Frantz Gumbs (born 21 January 1954) is a French Saint Martinois politician from La République En Marche! and Saint-Martinois Rally. He is Member of Parliament for Saint-Barthélemy and Saint-Martin's 1st constituency after defeating Republicans MP Claire Guion-Firmin in the 2022 French legislative election.

==Biography==
Frantz Gumbs was born on January 21, 1954, in Collectivity of Saint Martin(French West Indies). He was elected territorial councilor of Saint Martin on July 8, 2007, to the territorial council of Saint Martin on the Union for Progress list led by Louis-Constant Fleming (UMP). When Louis-Constant Fleming resigned due to his disqualification, Frantz Gumbs was elected president of the executive council of Saint Martin on August 7, 2008.

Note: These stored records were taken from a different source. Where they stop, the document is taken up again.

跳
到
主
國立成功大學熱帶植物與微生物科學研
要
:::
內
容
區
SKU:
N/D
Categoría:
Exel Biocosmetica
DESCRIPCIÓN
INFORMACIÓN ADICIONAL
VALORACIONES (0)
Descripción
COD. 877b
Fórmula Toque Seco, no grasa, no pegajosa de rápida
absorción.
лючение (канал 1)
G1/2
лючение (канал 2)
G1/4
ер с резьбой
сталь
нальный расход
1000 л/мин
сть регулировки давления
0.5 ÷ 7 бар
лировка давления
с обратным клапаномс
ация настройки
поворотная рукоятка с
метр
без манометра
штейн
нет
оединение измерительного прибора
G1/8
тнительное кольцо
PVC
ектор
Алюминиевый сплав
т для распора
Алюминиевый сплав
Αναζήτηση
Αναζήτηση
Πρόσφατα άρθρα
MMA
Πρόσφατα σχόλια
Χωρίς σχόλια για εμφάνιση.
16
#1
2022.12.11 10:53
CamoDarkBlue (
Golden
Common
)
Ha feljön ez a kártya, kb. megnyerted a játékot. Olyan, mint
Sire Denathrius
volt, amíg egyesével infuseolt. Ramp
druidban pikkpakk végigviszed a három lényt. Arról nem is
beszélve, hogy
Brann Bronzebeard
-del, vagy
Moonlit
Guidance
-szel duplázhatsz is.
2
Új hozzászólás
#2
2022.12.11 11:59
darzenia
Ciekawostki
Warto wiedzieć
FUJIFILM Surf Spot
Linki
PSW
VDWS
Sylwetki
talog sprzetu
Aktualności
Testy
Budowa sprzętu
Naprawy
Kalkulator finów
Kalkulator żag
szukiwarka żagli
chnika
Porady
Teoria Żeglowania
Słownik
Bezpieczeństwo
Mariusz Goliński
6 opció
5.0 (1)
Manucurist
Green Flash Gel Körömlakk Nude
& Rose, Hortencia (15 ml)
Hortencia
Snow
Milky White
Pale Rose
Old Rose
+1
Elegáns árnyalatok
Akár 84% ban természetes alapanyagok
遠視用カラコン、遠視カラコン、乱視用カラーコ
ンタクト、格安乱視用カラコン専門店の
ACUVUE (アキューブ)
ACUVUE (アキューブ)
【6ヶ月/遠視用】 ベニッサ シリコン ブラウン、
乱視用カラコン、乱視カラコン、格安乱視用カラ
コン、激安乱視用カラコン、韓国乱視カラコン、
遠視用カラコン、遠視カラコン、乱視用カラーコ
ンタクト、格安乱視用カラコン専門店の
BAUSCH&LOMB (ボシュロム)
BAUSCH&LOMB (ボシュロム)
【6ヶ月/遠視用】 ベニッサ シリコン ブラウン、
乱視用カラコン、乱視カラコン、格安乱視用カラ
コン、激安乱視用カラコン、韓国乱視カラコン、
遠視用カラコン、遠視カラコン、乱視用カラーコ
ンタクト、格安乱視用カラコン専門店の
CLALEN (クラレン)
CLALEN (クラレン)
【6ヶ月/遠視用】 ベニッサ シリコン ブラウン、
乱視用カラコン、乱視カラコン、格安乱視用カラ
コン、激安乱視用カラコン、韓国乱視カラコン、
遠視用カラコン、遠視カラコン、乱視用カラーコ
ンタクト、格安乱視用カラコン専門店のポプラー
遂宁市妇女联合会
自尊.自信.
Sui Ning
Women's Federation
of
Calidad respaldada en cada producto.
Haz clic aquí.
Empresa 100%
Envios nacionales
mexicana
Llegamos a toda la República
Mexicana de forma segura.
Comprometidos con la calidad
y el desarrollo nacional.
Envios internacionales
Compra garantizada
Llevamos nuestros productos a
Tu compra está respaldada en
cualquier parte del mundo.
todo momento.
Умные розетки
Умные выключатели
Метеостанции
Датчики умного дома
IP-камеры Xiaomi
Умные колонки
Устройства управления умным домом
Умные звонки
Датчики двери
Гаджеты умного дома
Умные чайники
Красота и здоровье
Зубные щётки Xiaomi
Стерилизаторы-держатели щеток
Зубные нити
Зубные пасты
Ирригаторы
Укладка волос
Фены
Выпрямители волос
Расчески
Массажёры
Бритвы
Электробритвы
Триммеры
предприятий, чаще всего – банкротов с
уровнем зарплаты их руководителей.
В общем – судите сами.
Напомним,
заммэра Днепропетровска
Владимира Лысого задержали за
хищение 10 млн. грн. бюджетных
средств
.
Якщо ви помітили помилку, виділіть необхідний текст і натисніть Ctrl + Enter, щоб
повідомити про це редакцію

His election as president was invalidated: “the main reason for the invalidation was the presence of pre-printed ballots bearing the name of Frantz Gumbs during the election.” The Conseil d'État confirmed that voting procedures had not been followed. A new election, this time in accordance with the rules, was held on May 5, 2009, and Frantz Gumbs was re-elected president of the executive council.

He ran in the 2012 territorial elections on the Union for Progress list led by Louis-Constant Fleming. This list did not make it through to the second round.

He was Deputy (France) as a representative in the 2022 legislative elections in Saint Barthélemy and Saint Martin.